> [Material supplied]:

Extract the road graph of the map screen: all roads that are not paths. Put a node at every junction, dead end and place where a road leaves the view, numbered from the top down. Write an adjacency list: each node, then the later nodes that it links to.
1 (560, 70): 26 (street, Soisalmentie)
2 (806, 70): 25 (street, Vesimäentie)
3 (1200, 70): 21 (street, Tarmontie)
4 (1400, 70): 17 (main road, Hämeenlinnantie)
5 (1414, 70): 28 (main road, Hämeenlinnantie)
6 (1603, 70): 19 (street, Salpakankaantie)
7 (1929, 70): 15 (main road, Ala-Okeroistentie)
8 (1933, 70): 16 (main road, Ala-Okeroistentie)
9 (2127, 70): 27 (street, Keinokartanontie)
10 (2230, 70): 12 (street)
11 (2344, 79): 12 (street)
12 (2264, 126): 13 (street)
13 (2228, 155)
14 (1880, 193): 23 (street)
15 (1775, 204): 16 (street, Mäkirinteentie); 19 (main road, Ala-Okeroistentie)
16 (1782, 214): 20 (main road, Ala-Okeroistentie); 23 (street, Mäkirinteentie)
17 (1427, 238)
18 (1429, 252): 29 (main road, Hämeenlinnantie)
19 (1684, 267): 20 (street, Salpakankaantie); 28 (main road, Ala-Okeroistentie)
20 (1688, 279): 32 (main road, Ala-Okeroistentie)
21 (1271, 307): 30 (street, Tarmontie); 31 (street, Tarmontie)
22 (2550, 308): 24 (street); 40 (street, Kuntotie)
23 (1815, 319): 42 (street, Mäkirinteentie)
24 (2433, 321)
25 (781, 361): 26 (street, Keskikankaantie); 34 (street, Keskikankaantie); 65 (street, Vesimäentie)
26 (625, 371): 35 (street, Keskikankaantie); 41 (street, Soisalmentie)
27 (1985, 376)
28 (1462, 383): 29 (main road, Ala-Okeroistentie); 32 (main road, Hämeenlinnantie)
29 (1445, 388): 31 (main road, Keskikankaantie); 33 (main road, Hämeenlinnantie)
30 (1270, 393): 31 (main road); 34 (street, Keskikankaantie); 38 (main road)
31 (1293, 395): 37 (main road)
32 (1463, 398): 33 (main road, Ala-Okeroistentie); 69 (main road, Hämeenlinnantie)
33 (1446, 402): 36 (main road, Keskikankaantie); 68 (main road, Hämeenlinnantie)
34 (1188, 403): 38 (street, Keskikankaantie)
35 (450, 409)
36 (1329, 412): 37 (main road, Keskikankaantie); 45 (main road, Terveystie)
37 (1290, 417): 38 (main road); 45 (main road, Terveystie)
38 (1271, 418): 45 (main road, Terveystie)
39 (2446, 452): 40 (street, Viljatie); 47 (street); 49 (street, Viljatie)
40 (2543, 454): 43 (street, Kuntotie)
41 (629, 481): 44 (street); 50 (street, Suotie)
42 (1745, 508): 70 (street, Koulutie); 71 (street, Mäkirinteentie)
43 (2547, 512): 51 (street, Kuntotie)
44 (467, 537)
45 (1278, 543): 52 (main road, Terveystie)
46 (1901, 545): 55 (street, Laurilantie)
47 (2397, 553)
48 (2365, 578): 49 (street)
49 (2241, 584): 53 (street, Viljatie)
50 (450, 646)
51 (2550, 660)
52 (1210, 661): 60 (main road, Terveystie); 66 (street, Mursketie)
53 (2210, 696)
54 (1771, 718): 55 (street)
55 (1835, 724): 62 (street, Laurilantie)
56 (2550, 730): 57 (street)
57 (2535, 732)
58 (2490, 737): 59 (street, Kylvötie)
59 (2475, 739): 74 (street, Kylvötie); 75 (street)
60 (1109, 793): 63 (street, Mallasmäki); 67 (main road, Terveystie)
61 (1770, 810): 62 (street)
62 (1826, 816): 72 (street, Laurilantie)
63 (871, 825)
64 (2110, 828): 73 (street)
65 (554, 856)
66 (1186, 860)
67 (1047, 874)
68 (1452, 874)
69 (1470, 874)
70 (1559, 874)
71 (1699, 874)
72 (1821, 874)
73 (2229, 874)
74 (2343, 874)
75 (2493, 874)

> [What to produce]:
Go through the data and show every line where "Kuntotie" occurs.

> [Output for this task]:
22 (2550, 308): 24 (street); 40 (street, Kuntotie)
40 (2543, 454): 43 (street, Kuntotie)
43 (2547, 512): 51 (street, Kuntotie)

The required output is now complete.